● DATA SHOWN
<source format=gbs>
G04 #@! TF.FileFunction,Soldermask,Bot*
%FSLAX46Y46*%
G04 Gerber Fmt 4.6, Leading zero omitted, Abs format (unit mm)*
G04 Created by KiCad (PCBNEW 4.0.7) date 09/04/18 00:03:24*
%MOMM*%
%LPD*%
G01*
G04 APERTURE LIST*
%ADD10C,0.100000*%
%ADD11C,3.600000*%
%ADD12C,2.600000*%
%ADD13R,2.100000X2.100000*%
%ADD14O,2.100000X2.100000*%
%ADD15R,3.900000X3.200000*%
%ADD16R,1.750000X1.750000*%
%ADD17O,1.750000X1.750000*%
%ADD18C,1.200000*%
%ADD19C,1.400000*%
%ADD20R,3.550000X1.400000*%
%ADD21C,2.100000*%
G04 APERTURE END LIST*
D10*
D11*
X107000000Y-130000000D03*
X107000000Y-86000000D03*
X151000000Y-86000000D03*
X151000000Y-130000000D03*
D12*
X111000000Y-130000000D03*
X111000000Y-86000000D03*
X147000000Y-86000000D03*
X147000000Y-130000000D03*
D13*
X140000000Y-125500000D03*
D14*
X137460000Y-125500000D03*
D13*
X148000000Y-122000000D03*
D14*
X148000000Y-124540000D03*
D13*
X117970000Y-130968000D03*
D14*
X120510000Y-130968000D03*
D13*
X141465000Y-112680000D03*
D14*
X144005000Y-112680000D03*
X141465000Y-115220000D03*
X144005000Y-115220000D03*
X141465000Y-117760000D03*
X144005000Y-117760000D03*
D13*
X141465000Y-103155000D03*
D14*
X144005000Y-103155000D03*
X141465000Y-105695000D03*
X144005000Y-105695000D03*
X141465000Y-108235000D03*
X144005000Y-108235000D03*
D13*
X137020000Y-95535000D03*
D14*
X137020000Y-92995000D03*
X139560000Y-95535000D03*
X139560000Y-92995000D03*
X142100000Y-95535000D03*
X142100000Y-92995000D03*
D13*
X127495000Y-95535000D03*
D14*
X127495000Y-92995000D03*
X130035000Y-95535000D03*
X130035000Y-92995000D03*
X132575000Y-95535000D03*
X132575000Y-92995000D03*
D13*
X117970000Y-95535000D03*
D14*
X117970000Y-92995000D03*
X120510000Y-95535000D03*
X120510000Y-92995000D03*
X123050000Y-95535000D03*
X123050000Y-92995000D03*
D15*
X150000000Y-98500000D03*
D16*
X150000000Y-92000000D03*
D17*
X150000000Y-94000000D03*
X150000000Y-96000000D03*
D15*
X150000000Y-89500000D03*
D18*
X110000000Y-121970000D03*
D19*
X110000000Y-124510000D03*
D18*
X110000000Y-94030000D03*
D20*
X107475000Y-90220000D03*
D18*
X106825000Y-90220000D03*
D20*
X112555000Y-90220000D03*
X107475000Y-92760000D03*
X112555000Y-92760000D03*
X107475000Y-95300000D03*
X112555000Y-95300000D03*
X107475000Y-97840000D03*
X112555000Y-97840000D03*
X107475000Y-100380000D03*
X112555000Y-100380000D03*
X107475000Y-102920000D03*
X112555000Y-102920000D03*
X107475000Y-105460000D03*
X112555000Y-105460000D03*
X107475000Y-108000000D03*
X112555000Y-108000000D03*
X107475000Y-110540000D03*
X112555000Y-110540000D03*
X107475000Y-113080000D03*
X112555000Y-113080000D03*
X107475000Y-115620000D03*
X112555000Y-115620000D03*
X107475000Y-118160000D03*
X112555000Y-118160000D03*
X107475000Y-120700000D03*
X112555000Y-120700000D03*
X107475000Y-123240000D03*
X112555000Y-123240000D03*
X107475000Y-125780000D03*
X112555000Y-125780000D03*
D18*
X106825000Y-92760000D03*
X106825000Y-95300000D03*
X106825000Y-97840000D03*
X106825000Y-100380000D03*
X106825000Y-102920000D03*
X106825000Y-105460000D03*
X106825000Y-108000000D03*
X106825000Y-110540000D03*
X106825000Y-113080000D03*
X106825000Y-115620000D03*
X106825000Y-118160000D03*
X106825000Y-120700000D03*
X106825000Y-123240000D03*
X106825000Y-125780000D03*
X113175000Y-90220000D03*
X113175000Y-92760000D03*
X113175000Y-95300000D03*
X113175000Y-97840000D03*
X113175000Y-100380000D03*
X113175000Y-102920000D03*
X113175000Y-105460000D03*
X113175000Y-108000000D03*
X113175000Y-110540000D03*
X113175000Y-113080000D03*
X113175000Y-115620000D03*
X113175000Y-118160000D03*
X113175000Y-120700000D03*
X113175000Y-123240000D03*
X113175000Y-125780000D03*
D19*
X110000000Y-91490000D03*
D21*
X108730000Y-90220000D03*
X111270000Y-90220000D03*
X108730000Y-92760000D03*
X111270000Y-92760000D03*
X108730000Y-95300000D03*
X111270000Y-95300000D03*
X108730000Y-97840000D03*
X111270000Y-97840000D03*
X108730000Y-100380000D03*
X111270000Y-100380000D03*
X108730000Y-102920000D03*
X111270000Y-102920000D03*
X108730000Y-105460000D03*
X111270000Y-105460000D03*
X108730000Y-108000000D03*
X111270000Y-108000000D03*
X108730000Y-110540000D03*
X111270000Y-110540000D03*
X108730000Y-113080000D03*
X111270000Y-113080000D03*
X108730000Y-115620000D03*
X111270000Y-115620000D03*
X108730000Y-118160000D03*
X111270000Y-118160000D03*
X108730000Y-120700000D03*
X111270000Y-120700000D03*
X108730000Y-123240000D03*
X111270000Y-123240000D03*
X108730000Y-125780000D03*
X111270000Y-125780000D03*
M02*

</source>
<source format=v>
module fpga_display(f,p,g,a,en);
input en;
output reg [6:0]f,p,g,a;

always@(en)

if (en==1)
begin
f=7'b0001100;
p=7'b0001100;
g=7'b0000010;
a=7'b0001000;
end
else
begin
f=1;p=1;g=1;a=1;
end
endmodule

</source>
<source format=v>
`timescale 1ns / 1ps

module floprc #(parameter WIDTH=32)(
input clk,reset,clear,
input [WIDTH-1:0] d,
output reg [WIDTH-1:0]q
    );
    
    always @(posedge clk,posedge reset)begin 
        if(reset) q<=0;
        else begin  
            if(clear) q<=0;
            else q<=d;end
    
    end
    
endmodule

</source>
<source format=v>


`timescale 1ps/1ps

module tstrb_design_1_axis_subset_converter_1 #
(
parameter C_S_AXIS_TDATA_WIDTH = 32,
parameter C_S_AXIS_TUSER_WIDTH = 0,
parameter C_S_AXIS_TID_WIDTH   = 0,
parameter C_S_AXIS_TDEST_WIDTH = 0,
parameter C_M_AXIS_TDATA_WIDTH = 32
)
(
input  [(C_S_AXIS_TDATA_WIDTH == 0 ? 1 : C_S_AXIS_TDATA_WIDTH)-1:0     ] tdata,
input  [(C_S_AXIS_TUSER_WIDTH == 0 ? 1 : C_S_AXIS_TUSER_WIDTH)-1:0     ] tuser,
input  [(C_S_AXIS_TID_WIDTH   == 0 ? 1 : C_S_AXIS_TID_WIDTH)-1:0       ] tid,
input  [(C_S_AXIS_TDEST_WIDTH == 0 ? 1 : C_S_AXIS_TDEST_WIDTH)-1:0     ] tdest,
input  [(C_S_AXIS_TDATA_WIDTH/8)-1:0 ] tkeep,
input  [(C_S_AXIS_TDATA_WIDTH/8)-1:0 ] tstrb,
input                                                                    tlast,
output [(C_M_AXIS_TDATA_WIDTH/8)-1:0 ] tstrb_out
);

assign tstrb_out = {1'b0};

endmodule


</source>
--
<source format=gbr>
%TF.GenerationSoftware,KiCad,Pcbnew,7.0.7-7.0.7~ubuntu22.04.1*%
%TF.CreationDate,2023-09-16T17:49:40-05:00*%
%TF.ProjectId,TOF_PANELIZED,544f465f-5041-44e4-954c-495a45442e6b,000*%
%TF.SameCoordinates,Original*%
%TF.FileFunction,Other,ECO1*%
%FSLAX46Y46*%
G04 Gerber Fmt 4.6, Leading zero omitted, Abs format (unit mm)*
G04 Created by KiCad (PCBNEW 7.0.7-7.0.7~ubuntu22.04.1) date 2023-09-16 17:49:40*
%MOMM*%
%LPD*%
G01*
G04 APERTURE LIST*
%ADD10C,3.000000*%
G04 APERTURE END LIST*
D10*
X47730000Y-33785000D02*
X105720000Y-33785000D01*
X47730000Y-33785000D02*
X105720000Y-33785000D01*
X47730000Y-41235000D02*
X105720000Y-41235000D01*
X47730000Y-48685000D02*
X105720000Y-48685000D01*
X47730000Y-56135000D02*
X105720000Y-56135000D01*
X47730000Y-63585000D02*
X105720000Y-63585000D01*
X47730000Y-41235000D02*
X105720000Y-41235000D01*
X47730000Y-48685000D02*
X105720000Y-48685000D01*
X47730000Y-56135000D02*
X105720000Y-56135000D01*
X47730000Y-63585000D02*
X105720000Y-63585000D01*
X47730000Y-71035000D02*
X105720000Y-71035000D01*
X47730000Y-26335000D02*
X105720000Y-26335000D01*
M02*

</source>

● ASSIGNMENT
Word for word, restate the lines of the listing above starting at the line with "X106825000Y-92760000D03*" and ending at the line with "X113175000Y-92760000D03*", and nothing outside them.

● RESPONSE TO THIS EXERCISE
X106825000Y-92760000D03*
X106825000Y-95300000D03*
X106825000Y-97840000D03*
X106825000Y-100380000D03*
X106825000Y-102920000D03*
X106825000Y-105460000D03*
X106825000Y-108000000D03*
X106825000Y-110540000D03*
X106825000Y-113080000D03*
X106825000Y-115620000D03*
X106825000Y-118160000D03*
X106825000Y-120700000D03*
X106825000Y-123240000D03*
X106825000Y-125780000D03*
X113175000Y-90220000D03*
X113175000Y-92760000D03*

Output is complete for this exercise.